When it happened, a few of my friends who’d gone through similar tragedies, they would always say “oh, it hurts, and will always hurt. After a while, the pain isn’t as bad, and the thoughts of death are replaced by those happy memories again.” I went through the standard stages of acceptance of death. I was angry at my mom for dying how she did–and not letting me know of her other ailments. I was angry at the paramedics for their somewhat lackadaisical approach to resuscitation–even though, we all knew she was gone pretty much right after the heart attack happened. I was sad. I broke shit out of frustration. I partied with friends, trying to escape it all. However, I still didn’t feel like I’d begun healing.
Then my second son was born. He looked, strangely enough, like a little boy version of my mom for the first couple weeks of his life. It got to me since, every time I looked at him, I saw her.
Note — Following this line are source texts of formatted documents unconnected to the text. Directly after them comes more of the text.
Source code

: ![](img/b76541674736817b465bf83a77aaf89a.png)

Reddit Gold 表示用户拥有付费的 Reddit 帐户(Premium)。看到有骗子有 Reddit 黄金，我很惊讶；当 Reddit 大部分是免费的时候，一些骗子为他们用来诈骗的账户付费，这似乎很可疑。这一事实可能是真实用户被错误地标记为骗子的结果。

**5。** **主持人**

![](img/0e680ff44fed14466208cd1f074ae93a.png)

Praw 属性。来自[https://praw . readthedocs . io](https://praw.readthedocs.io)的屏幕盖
One day, I looked at him and realized something–as cliched as it sounds. She’s not gone. I mean, yes, her physical body is no longer alive. Be that as it may, she lives through me and my children, and their children and so on. Death is a part of life. But death isn’t the only thing that life and living’s about.
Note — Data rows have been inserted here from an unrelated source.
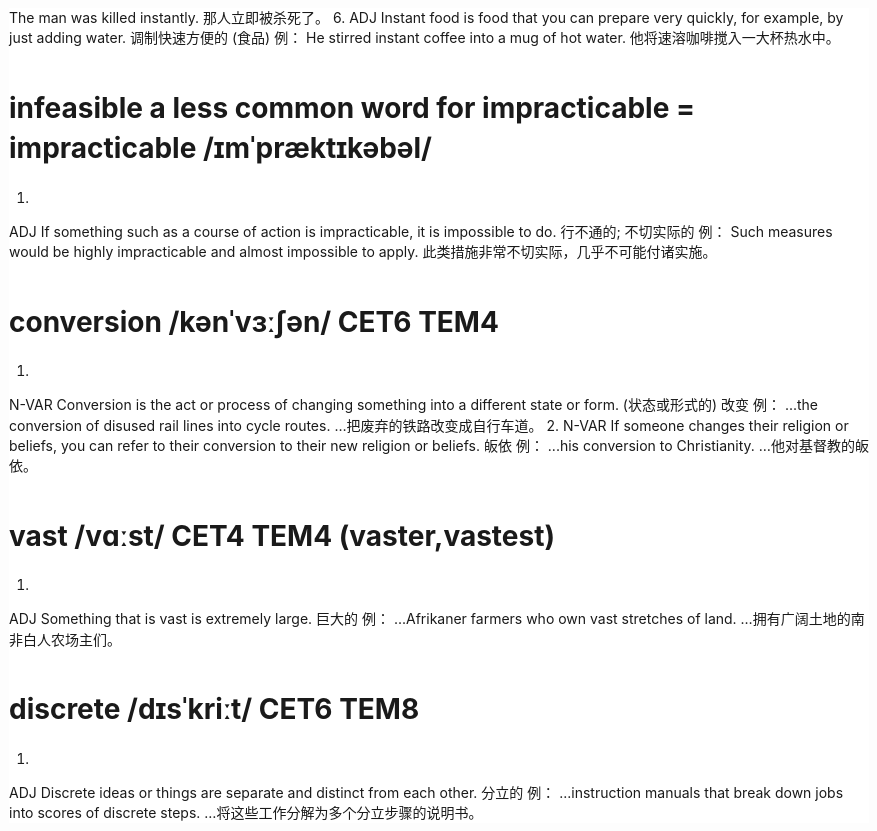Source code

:The man was killed instantly.
那人立即被杀死了。
6.
ADJ Instant food is food that you can prepare very quickly, for example, by just adding water. 调制快速方便的 (食品)
例：
He stirred instant coffee into a mug of hot water.
他将速溶咖啡搅入一大杯热水中。

# infeasible a less common word for   impracticable = impracticable /ɪmˈpræktɪkəbəl/
1.
ADJ If something such as a course of action is impracticable, it is impossible to do. 行不通的; 不切实际的
例：
Such measures would be highly impracticable and almost impossible to apply.
此类措施非常不切实际，几乎不可能付诸实施。

# conversion /kənˈvɜːʃən/  CET6 TEM4
1.
N-VAR Conversion is the act or process of changing something into a different state or form. (状态或形式的) 改变
例：
...the conversion of disused rail lines into cycle routes.
…把废弃的铁路改变成自行车道。
2.
N-VAR If someone changes their religion or beliefs, you can refer to their conversion to their new religion or beliefs. 皈依
例：
...his conversion to Christianity.
…他对基督教的皈依。

# vast /vɑːst/  CET4 TEM4 (vaster,vastest)
1.
ADJ Something that is vast is extremely large. 巨大的
例：
...Afrikaner farmers who own vast stretches of land.
…拥有广阔土地的南非白人农场主们。

# discrete /dɪsˈkriːt/ CET6 TEM8
1.
ADJ Discrete ideas or things are separate and distinct from each other. 分立的
例：
...instruction manuals that break down jobs into scores of discrete steps.
…将这些工作分解为多个分立步骤的说明书。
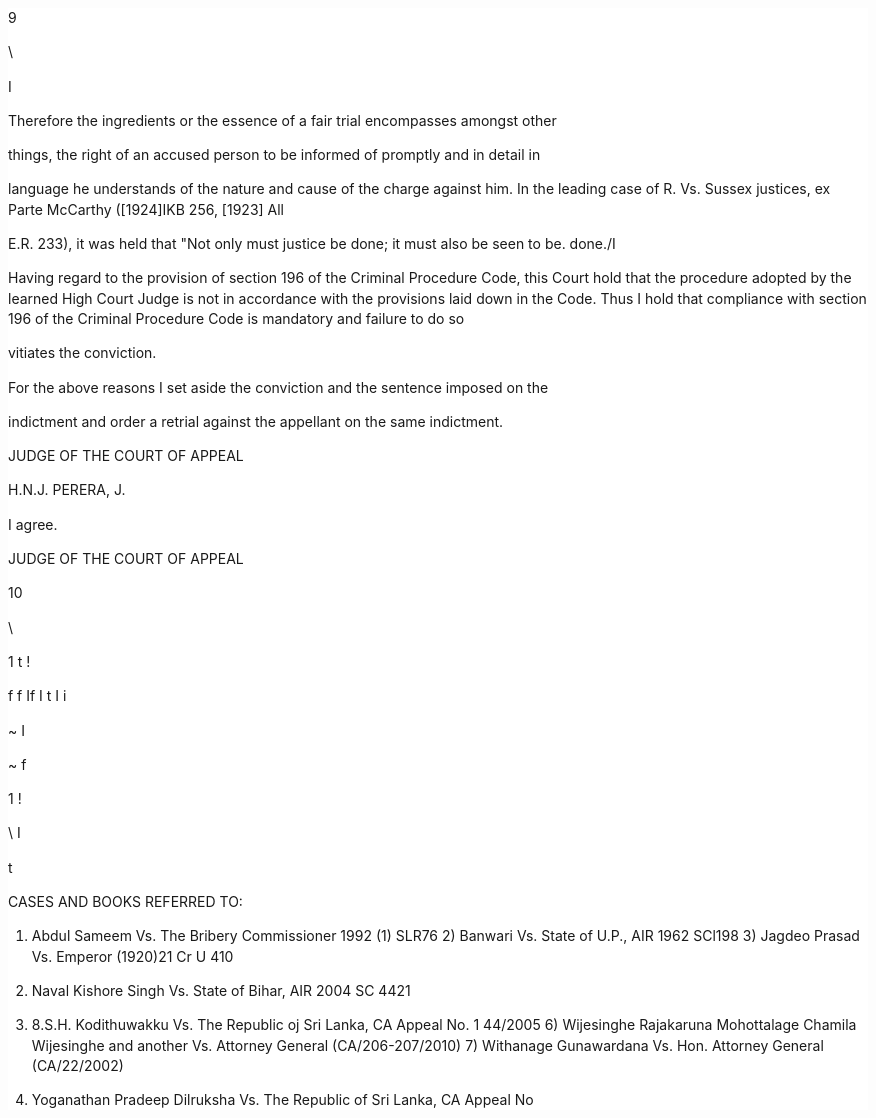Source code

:9

\

I

Therefore the ingredients or the essence of a fair trial encompasses amongst other

things, the right of an accused person to be informed of promptly and in detail in

language he understands of the nature and cause of the charge against him. In the leading case of R. Vs. Sussex justices, ex Parte McCarthy ([1924]IKB 256, [1923] All

E.R. 233), it was held that "Not only must justice be done; it must also be seen to be. done./I

Having regard to the provision of section 196 of the Criminal Procedure Code, this Court hold that the procedure adopted by the learned High Court Judge is not in accordance with the provisions laid down in the Code. Thus I hold that compliance with section 196 of the Criminal Procedure Code is mandatory and failure to do so

vitiates the conviction.

For the above reasons I set aside the conviction and the sentence imposed on the

indictment and order a retrial against the appellant on the same indictment.

JUDGE OF THE COURT OF APPEAL

H.N.J. PERERA, J.

I agree.

JUDGE OF THE COURT OF APPEAL

10

\

1 t !

f f If I t I i

~ I

~ f

1 !

\ I

t

CASES AND BOOKS REFERRED TO:

1) Abdul Sameem Vs. The Bribery Commissioner 1992 (1) SLR76 2) Banwari Vs. State of U.P., AIR 1962 SCl198 3) Jagdeo Prasad Vs. Emperor (1920)21 Cr U 410

4) Naval Kishore Singh Vs. State of Bihar, AIR 2004 SC 4421

5) 8.S.H. Kodithuwakku Vs. The Republic oj Sri Lanka, CA Appeal No. 1 44/2005 6) Wijesinghe Rajakaruna Mohottalage Chamila Wijesinghe and another Vs. Attorney General (CA/206-207/2010) 7) Withanage Gunawardana Vs. Hon. Attorney General (CA/22/2002)

8) Yoganathan Pradeep Dilruksha Vs. The Republic of Sri Lanka, CA Appeal No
Throughout August and September, the thoughts about her would come and go. The desire to break down or be angry about it? It’s slowly dissipating. This, of course, brings me back to this past Monday.
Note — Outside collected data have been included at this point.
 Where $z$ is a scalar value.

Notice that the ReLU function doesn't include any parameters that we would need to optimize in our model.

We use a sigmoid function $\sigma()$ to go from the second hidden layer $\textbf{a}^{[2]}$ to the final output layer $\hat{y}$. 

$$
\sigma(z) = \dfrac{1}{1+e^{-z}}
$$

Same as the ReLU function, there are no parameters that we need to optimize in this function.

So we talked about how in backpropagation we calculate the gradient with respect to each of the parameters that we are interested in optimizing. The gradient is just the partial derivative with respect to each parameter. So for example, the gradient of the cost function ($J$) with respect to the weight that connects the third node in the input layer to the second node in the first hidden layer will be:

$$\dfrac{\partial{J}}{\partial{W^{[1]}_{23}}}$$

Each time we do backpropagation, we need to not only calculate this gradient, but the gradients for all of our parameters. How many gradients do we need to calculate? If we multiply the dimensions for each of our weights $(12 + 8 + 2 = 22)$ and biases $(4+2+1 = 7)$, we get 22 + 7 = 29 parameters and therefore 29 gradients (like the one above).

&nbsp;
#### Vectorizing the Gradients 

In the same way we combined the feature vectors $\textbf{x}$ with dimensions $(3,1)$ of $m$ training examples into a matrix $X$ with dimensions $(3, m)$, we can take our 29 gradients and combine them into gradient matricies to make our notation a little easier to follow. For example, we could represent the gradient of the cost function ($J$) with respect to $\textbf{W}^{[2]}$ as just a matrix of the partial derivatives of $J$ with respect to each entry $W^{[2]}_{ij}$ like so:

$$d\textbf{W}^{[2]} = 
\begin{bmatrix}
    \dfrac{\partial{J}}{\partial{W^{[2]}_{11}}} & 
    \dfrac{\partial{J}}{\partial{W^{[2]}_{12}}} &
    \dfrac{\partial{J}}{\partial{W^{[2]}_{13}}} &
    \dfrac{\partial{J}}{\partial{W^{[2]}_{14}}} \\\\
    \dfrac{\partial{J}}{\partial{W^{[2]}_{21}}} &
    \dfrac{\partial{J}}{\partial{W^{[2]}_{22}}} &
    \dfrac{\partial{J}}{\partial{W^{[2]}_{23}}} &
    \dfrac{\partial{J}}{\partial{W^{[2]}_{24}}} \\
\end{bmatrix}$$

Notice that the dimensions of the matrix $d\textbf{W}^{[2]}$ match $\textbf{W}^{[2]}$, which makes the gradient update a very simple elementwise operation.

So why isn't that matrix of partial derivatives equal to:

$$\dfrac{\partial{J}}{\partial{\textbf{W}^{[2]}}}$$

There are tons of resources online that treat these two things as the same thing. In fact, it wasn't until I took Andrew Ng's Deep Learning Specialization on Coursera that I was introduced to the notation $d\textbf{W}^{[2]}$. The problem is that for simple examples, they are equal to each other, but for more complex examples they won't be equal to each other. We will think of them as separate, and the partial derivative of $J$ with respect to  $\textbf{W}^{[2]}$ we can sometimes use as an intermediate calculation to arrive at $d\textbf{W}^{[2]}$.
While cleaning up my office, I found a photo my oldest son took of her a couple years back. It wasn’t the most “flattering” photo. My mom’s hair was disheveled a bit (she’d recently stopped wearing her wigs and hair pieces at the time) and she was just chilled out in an University of Maryland football jersey. She reminded me more of her own mentor/late-life mother figure, an older woman with a mustache named Ms. Boone, who’d died thirty-some years ago, than she did of my mother. But, I smiled. Because, even though it wasn’t the best picture of her, it was still her. For the first time, I was truly happy about her not feeling any more pain from her worldly diseases. And while I’m not the most religious person, I would like to think that she’s watching over me.
So, thank you for twenty six and a half years.
Beauty has come and is coming from the madness.